Le court moment de l’électricité ne suffit pas pour congeler les sachets d’eau que contiennent les glacières. Conséquences : aucune glace ne se forme, donc aucune vente. «Je n’ai rien vendu aujourd’hui à cause du délestage», regrette-t-elle, avant d’ajouter que si elle avait les moyens, elle paierait un groupe électrogène pour l’essor de son commerce. Comme les vendeuses de glace, les soudeurs métalliques connaissent aussi des grincements de dents. Mamadou Coulibaly, accroupi, soumet une porte à des coups de marteau. Lunettes de soleil aux yeux, le soudeur trapu était visiblement en colère quand nous l’abordions.
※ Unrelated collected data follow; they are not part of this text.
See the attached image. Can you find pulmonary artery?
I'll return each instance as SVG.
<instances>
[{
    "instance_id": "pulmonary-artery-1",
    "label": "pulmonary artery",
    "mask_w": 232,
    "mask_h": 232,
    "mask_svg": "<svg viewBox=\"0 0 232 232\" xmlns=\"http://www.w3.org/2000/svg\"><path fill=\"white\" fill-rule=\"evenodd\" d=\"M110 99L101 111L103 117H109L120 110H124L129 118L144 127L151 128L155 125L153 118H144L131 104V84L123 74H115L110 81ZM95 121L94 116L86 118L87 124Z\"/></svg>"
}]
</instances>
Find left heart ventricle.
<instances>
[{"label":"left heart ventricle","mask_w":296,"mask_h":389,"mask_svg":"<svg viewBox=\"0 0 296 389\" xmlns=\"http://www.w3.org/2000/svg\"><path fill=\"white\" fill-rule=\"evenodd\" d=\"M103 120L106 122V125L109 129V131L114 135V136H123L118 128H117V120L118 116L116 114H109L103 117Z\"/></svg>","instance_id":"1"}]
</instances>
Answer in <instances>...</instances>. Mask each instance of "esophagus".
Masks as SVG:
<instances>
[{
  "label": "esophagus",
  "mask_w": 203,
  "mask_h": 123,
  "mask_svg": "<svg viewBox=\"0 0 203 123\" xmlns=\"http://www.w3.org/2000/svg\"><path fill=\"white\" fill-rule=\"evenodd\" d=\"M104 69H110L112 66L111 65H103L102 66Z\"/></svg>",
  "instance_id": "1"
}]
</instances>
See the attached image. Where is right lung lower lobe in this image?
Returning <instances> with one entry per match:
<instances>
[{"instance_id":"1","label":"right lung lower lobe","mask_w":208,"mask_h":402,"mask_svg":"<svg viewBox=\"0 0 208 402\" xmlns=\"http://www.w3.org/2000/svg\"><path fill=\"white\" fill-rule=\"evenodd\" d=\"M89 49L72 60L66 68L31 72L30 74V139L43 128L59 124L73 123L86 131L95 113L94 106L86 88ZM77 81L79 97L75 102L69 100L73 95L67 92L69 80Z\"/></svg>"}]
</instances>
«Le jeudi passé, je n’ai pas pu travailler.

Nous avons passé, dans ce quartier, plus de 16 heures sans électricité. J’avais beaucoup de commandes à livrer mais impossible de travailler», déplore-t-il. Pour lui, cette situation, en plus de diminuer ses revenus, crée une crise de confiance entre lui et leurs clients. «Si on vous paie pour faire tel travail, on attend des résultats mais pas des excuses. Vous le faites, c’est tout», argumente-t-il. Sur ces entrefaites, le jeune soudeur se saisit d’un clou pour l’enfoncer dans la serrure de la porte qu’il bat à nouveau à coup de marteau. Comme pour dire que chaque minute qui file est une perte de temps de trop.